Existem muitas conexões entre os dois fatos, a prisão de Dirceu e a crise do governo Dilma. A mais importante — e talvez menos aparente — é que uma coisa é consequência da outra. Muitas das agruras do governo Dilma foram plantadas durante o governo Lula, especialmente na época em que José Dirceu era o todo-poderoso ministro da Casa Civil. Se o governo sofre hoje com as investigações da Lava Jato, isso se deve a uma decisão tomada no início da era Lula. Em entrevista recente, o deputado Miro Teixeira disse que participou de uma reunião na qual estiveram quatro integrantes do governo. O tema da reunião era como formar uma base de apoio político. Alguns, como o ex-­ministro da Fazenda Antonio Palocci, defendiam que deveria ser via convencimento, negociando propostas com outros partidos — na mesma linha do que ocorrera com o PFL, fiel aliado do governo Fernando Henrique. A proposta vencedora, no entanto, foi a via “orçamentária”: a base de apoio seria negociada caso a caso, com uso de dinheiro como argumento, de acordo com as “demandas” de cada partido ou parlamentar. O cinismo em relação à democracia levou aos esquemas de compra de apoio, mensalão e petrolão.

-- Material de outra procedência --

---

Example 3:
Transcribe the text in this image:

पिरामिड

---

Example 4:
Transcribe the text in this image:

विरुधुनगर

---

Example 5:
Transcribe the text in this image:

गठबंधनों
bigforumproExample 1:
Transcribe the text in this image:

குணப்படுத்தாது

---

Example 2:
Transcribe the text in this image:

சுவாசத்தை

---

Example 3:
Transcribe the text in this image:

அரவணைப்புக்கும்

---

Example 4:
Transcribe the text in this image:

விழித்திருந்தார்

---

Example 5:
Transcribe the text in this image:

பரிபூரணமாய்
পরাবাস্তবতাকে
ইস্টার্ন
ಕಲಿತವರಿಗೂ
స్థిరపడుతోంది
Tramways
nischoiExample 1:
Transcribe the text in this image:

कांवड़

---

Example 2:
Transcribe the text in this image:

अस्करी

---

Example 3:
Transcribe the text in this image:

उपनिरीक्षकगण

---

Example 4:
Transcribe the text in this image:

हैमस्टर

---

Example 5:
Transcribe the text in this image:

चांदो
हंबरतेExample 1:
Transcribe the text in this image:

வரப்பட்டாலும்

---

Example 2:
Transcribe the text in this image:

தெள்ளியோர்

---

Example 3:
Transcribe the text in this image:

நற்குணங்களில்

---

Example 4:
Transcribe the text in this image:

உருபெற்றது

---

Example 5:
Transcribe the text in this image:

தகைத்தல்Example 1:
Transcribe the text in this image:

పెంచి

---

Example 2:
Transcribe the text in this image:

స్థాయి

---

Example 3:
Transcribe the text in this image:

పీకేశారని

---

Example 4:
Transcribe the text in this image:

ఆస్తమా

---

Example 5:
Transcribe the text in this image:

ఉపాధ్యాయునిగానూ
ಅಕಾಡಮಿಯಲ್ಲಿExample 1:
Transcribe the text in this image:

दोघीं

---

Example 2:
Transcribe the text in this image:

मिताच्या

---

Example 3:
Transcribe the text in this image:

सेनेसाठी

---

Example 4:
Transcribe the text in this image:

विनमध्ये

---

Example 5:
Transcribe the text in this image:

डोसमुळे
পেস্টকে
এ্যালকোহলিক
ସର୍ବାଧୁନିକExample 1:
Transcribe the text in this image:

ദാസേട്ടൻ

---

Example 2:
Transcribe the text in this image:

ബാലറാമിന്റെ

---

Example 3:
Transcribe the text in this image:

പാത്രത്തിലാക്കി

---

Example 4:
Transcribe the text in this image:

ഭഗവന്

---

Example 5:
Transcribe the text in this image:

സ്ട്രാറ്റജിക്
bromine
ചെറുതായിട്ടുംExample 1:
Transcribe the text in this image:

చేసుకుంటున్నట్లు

Se Dilma enfrenta problemas na economia, isso se deve a uma mentalidade estatizante que começou ainda no governo Lula. Que, num primeiro momento, ficou sob controle. Lula, pragmaticamente, adotou o arcabouço econômico do governo anterior, cujos fiadores eram o ministro da Fazenda, Antonio Palocci, e o presidente do Banco Central, Henrique Meirelles. A partir da crise de 2008, no entanto, criou-se a “Nova Matriz Econômica”, política aprofundada no governo Dilma. A reboque da Nova Matriz, implantada na gestão de Guido Mantega, o mais longevo ministro da Fazenda da era democrática, o governo perdeu o controle dos gastos, tentou maquiar o deficit com as “pedaladas” e jogou o país na crise que vivemos.

Por fim, se Dilma enfrenta animosidade no Legislativo, e tem dificuldades para firmar um pacto nacional, isso se deve, em grande parte, à arrogância que se instaurou no governo desde os tempos de Lula e Dirceu. Como relembra o economista Ricardo Paes de Barros, Lula teve humildade, no início do mandato, para implantar várias políticas do governo anterior — além do já citado arcabouço econômico, Lula “importou” da era tucana o programa de combate à pobreza criado pela equipe de Paes de Barros no Instituto de Pesquisa Econômica Aplicada (Ipea). Lula implantou o Bolsa Família com competência e convicção. Os bons resultados desta e de outras políticas acertadas, aliados a uma conjuntura internacional favorável, levaram os petistas a achar que a política brasileira se dividia entre “antes” e “depois” deles — ideia expressa num dos bordões mais arrogantes de nossa história política, o “nunca antes neste país”. O crescimento brasileiro no período democrático, e a melhoria das condições de vida da população, se deve a uma sequência de fatos que começa na Constituição de 1988 e deve muito à estabilização econômica obtida no governo Fernando Henrique. Dizer que tudo começou com o governo do PT equivale a alguém comprar uma casa térrea, transformá-la num sobrado e maldizer quem construiu os alicerces (Constituição) e a parte de baixo (governos anteriores) — como se fosse possível erguer um segundo andar sem a existência do primeiro.

Corrupção na base política, má gestão econômica e a arrogância que divide o país. Três erros do modo petista de governar que, hoje, têm influência decisiva na crise. Neste momento em que urge criar um pacto nacional, é hora de reconhecer tais erros — e aprender com eles.